Imparare a dire di no !

Quando qualcuno ti chiede qualcosa che non vuoi fare, sei in grado di dire di no senza sensi di colpa? 

Per alcune persone la paura di dire di no è così forte che la finiscono col dire di sì anche se non vorrebbero; poi ci ripensano e si mortificano per non aver avuto il coraggio di avere una posizione ferma. 

In terapia questo genere di problemi non sono rari, e hanno molto a che vedere con la coi condizionamenti familiari che provocano forti coi sensi di colpa, in una parola “passività”. 

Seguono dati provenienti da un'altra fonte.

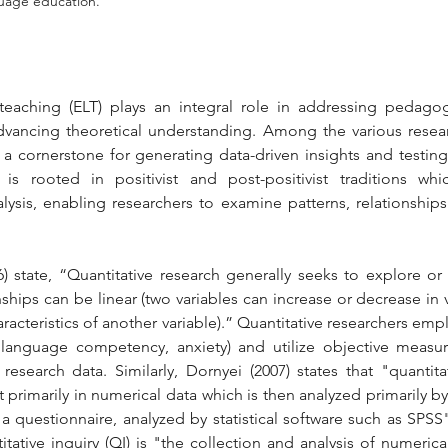
guage education.
eaching (ELT) plays an integral role in addressing pedagogi
ancing theoretical understanding. Among the various researc
s a cornerstone for generating data-driven insights and testing
is rooted in positivist and post-positivist traditions whic
lysis, enabling researchers to examine patterns, relationships
.
6) state, “Quantitative research generally seeks to explore or
ships can be linear (two variables can increase or decrease in 
acteristics of another variable).” Quantitative researchers empl
., language competency, anxiety) and utilize objective measu
research data. Similarly, Dornyei (2007) states that "quantita
 primarily in numerical data which is then analyzed primarily by 
 questionnaire, analyzed by statistical software such as SPSS" (
itative inquiry (QI) is "the collection and analysis of numerical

Persone che fin da piccole crescono con la regola che i bisogni degli altri vengono sempre prima dei loro, che non bisogna mai scontentare l’altro, e che in fin dei conti è preferibile che l’altro sia contento anche se la cosa va a tuo discapito. Ricordo una paziente che quando era piccola i genitori le proibivano categoricamente di dire di no a una loro richiesta. A casa sua, nella quale si sarebbe dovuta sentire protetta, era invece una bambina-schiava maltrattata da genitori svalutanti, una piccola Cenerentola che pur di fuggire di casa si lascerà poi portar via da un uomo con le stesse modalità del padre, passando dalla padella alla brace. 

E’ facilmente intuibile come la difficoltà nel dire di no ha delle radici profonde, e non basta una tecnica dialettica per eliminare d’un botto sensi di colpa, insicurezza, bassa autostima e una valanga di ricordi di sottomissione. 

Naturalmente esistono casi più o meno gravi, da valutare da caso a caso, perchè a parità di condizioni familiari ci sarà sempre chi riesce con le proprie risorse a non farsi schiacciare da dinamiche disfunzionali, e chi invece diventerà vittima, e questo dipende certamente dalla personalità di ciascuno, dal temperamento, dalla propria genetica. Per chi qualche volta ha difficoltà a dire di no, il consiglio che posso dare è iniziare a dire di no per le piccole cose in modo sistematico. Fortunatamente i sensi di colpa sono particolarmente sensibili all’esposizione, e agendo con costanza dicendo no per piccole cose, si svilupperà un processo di assuefazione ai sensi di colpa. 

Mentre per i casi più complessi, nei quali c’è una compromissione dell’autostima e autopercezione,  si rende necessaria una psicoterapia che (parlo per ciò che faccio io) agisca sui ricordi del passato per elaborarli, sul presente con strategie ipnotiche immaginative e tecniche di esposizione, e sul futuro per sostituire pensieri catastrofici con pensieri vincenti. 

Ma a prescindere dalla gravità, in ciascun intervento sarà fondamentale svolgere un training di assertività che insegni dialetticamente alle persone come uscire dalla passività e allinearsi verso l’assertività: uno stile di comunicazione nel quale si mettono in primo piano i propri bisogni e si impara a esprimerli in modo chiaro, diretto e diplomatico.